Agent Execution (Implementation): run / attempt / subscribe / active runs

This page is an implementation guide for turning the execution framework into a state machine and observable signals.

Entry points (concept):

Code entry points (optional)

  • src/auto-reply/reply/agent-runner.ts
  • src/agents/pi-embedded-runner/run.ts
  • src/agents/pi-embedded-runner/run/attempt.ts
  • src/agents/pi-embedded-subscribe.ts
  • src/agents/pi-embedded-runner/runs.ts

State diagram (keep these boundaries)

idle → queued(session lane) → queued(global lane) → attempting → streaming → compacting(optional) → completed/failed → idle

Control substates:

  • aborting (user abort / timeout)
  • waiting_compaction_retry (subscription waits for stability)

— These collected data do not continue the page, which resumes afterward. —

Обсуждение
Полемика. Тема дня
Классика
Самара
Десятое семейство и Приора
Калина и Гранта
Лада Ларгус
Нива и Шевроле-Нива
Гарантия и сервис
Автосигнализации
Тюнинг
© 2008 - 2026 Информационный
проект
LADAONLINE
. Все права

Three mechanics worth copying

1) Two-level queuing: session ordering + global limiting

If you only have a global queue, you’ll eventually see ordering and cross-talk issues.

2) Active run registry: a minimal control plane for steer/abort

Make races predictable:

  • clear must do handle matching (avoid old finally deleting a new run)
  • don’t accept steer while compacting (avoid transcript inconsistency)

3) Subscription fan-out: text stream / tool stream / compaction stream

Keep tool events separate from assistant deltas to preserve auditability and UI clarity.

Failure modes and troubleshooting

  • ACK but no output: verify event stream in Gateway protocol and trace by runId in Logging.
  • Steer intermittently fails: confirm the run is streaming and not compacting; validate handle-matched cleanup.

Acceptance checks

  1. One active run per sessionKey at any time.
  2. Abort leaves no active run or dangling subscriptions.
  3. “Completed” is not emitted while compaction retries are pending.
  4. Steer failures are explainable (return false), not random exceptions.